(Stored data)
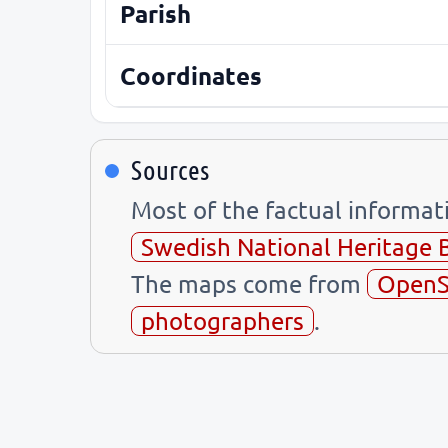
Parish
Coordinates
Sources
Most of the factual informa
Swedish National Heritage 
The maps come from
OpenS
photographers
.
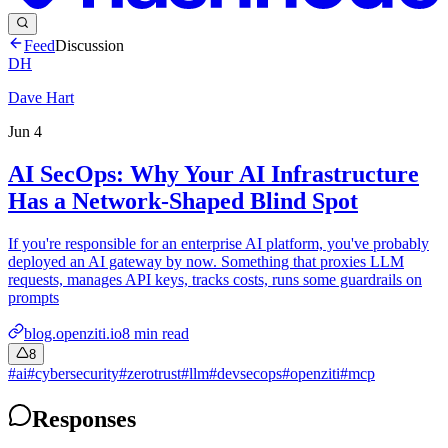
Feed
Discussion
DH
Dave Hart
Jun 4
AI SecOps: Why Your AI Infrastructure
Has a Network-Shaped Blind Spot
If you're responsible for an enterprise AI platform, you've probably
deployed an AI gateway by now. Something that proxies LLM
requests, manages API keys, tracks costs, runs some guardrails on
prompts
blog.openziti.io
8
min read
8
#
ai
#
cybersecurity
#
zerotrust
#
llm
#
devsecops
#
openziti
#
mcp
Responses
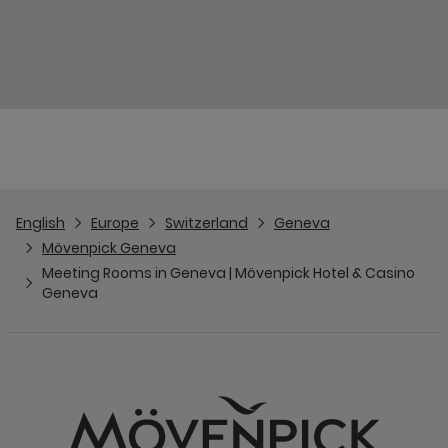
English
Europe
Switzerland
Geneva
Mövenpick Geneva
Meeting Rooms in Geneva | Mövenpick Hotel & Casino
Geneva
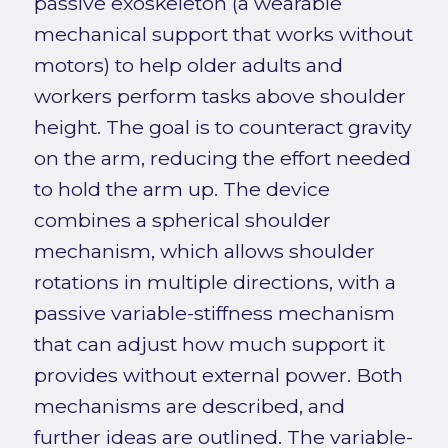
passive exoskeleton (a wearable
mechanical support that works without
motors) to help older adults and
workers perform tasks above shoulder
height. The goal is to counteract gravity
on the arm, reducing the effort needed
to hold the arm up. The device
combines a spherical shoulder
mechanism, which allows shoulder
rotations in multiple directions, with a
passive variable-stiffness mechanism
that can adjust how much support it
provides without external power. Both
mechanisms are described, and
further ideas are outlined. The variable-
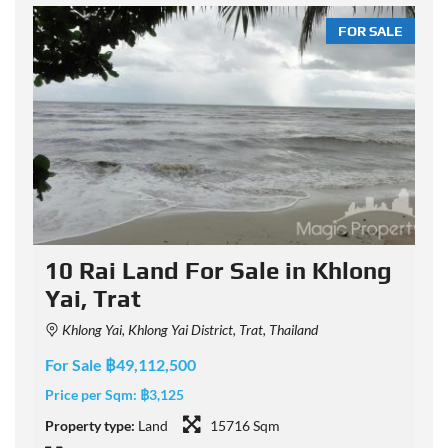
LE
FOR SALE
10 Rai Land For Sale in Khlong
Yai, Trat
Khlong Yai, Khlong Yai District, Trat, Thailand
For Sale ฿49,112,500
F
Price per Sqm:
฿3,125
P
Property type:
Land
15716 Sqm
P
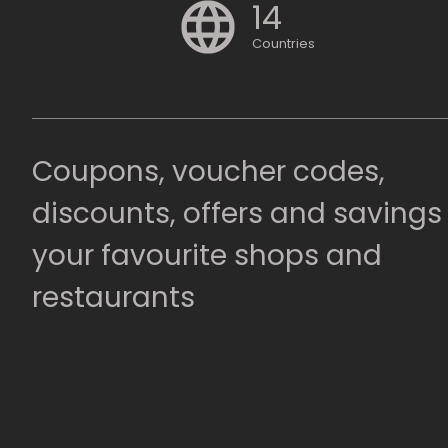
14
Countries
Coupons, voucher codes,
discounts, offers and savings
your favourite shops and
restaurants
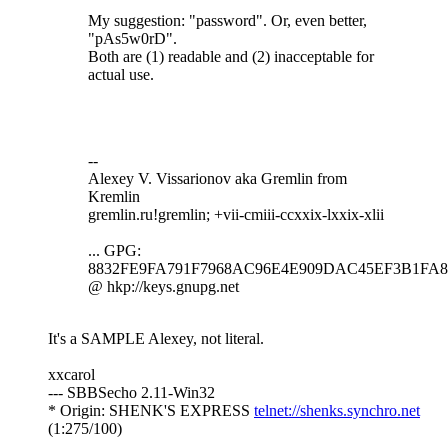
My suggestion: "password". Or, even better,
"pAs5w0rD".
Both are (1) readable and (2) inacceptable for
actual use.
--
Alexey V. Vissarionov aka Gremlin from
Kremlin
gremlin.ru!gremlin; +vii-cmiii-ccxxix-lxxix-xlii
... GPG:
8832FE9FA791F7968AC96E4E909DAC45EF3B1FA8
@ hkp://keys.gnupg.net
It's a SAMPLE Alexey, not literal.
xxcarol
--- SBBSecho 2.11-Win32
* Origin: SHENK'S EXPRESS
telnet://shenks.synchro.net
(1:275/100)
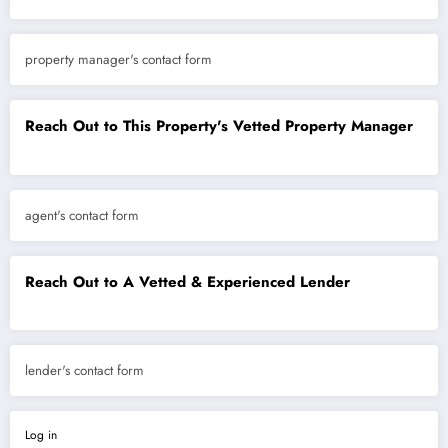
property manager's contact form
Reach Out to This Property's Vetted Property Manager
agent's contact form
Reach Out to A Vetted & Experienced Lender
lender's contact form
Log in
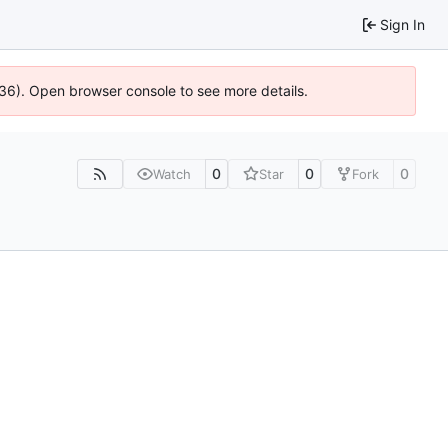
Sign In
636). Open browser console to see more details.
0
0
0
Watch
Star
Fork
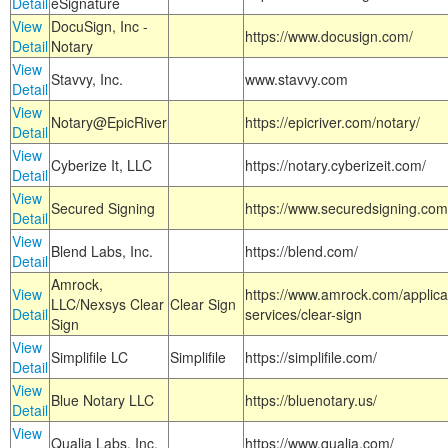
Detail
eSignature
View
DocuSign, Inc -
https://www.docusign.com/
Detail
Notary
View
Stavvy, Inc.
www.stavvy.com
Detail
View
Notary@EpicRiver
https://epicriver.com/notary/
Detail
View
Cyberize It, LLC
https://notary.cyberizeit.com/
Detail
View
Secured Signing
https://www.securedsigning.com
Detail
View
Blend Labs, Inc.
https://blend.com/
Detail
Amrock,
View
https://www.amrock.com/applica
LLC/Nexsys Clear
Clear Sign
Detail
services/clear-sign
Sign
View
Simplifile LC
Simplifile
https://simplifile.com/
Detail
View
Blue Notary LLC
https://bluenotary.us/
Detail
View
Qualia Labs, Inc.
https://www.qualia.com/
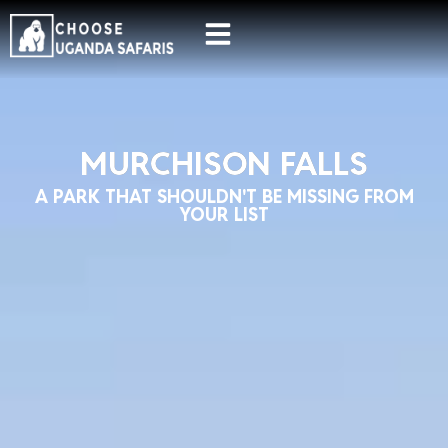
MURCHISON FALLS
A PARK THAT SHOULDN'T BE MISSING FROM
YOUR LIST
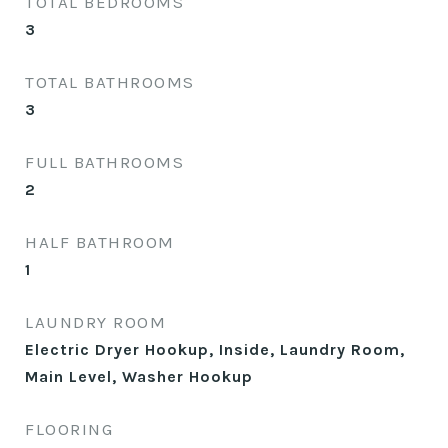
TOTAL BEDROOMS
3
TOTAL BATHROOMS
3
FULL BATHROOMS
2
HALF BATHROOM
1
LAUNDRY ROOM
Electric Dryer Hookup, Inside, Laundry Room,
Main Level, Washer Hookup
FLOORING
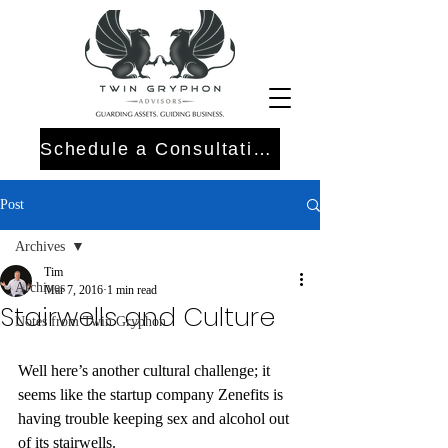
Schedule a Consultation
Post
Archives
Tim
Archives
Mar 7, 2016
1 min read
Stairwells and Culture
Notes from Twin Gryphon
Well here’s another cultural challenge; it 
seems like the startup company Zenefits is 
having trouble keeping sex and alcohol out 
of its stairwells.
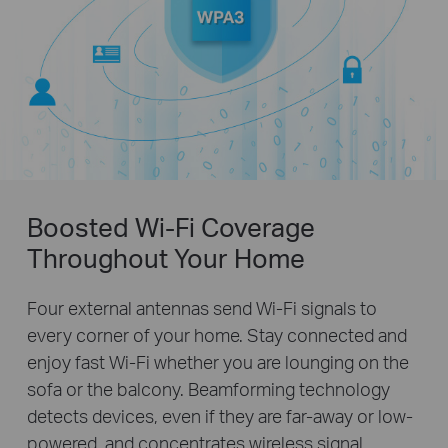
Boosted Wi-Fi Coverage
Throughout Your Home
Four external antennas send Wi-Fi signals to
every corner of your home. Stay connected and
enjoy fast Wi-Fi whether you are lounging on the
sofa or the balcony. Beamforming technology
detects devices, even if they are far-away or low-
powered, and concentrates wireless signal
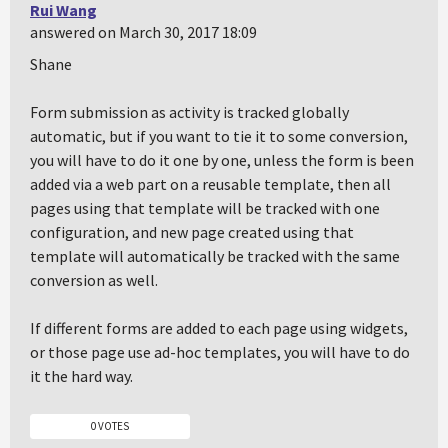
Rui Wang
answered on March 30, 2017 18:09
Shane
Form submission as activity is tracked globally
automatic, but if you want to tie it to some conversion,
you will have to do it one by one, unless the form is been
added via a web part on a reusable template, then all
pages using that template will be tracked with one
configuration, and new page created using that
template will automatically be tracked with the same
conversion as well.
If different forms are added to each page using widgets,
or those page use ad-hoc templates, you will have to do
it the hard way.
0 VOTES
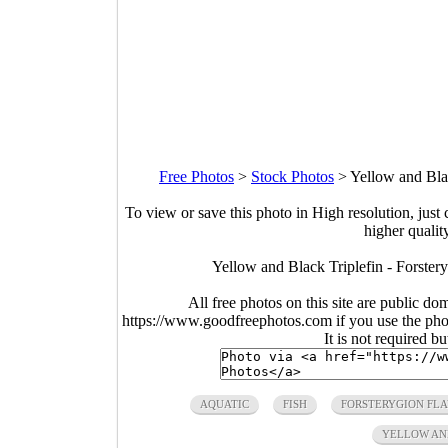
Free Photos
>
Stock Photos
>
Yellow and Bla
To view or save this photo in High resolution, just 
higher qualit
Yellow and Black Triplefin - Forste
All free photos on this site are public do
https://www.goodfreephotos.com if you use the photo
It is not required b
AQUATIC
FISH
FORSTERYGION FL
YELLOW AN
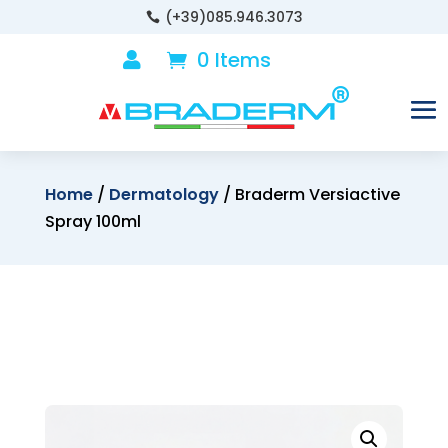
(+39)085.946.3073

0 Items

Home
/
Dermatology
/ Braderm Versiactive
Spray 100ml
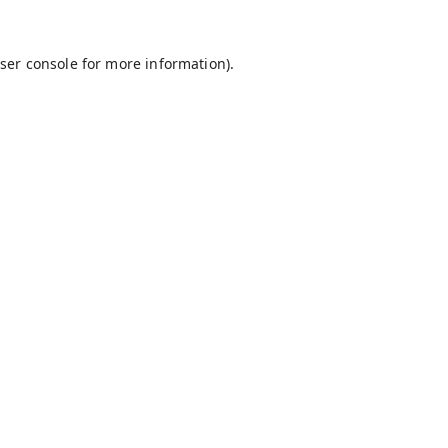
ser console
for more information).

=== WHAT NEEDS TO BE DONE ===
Skipping any pictures, copy the line that holds "If different forms" and each line after it through the last line of the records, unchanged, and no other lines.

=== SOLUTION TO THIS PROBLEM ===
If different forms are added to each page using widgets,
or those page use ad-hoc templates, you will have to do
it the hard way.
0 VOTES
Free Photos
>
Stock Photos
>
Yellow and Bla
To view or save this photo in High resolution, just 
higher qualit
Yellow and Black Triplefin - Forste
All free photos on this site are public do
https://www.goodfreephotos.com if you use the photo
It is not required b
AQUATIC
FISH
FORSTERYGION FL
YELLOW AN
(+39)085.946.3073

0 Items

Home
/
Dermatology
/ Braderm Versiactive
Spray 100ml
ser console
for more information).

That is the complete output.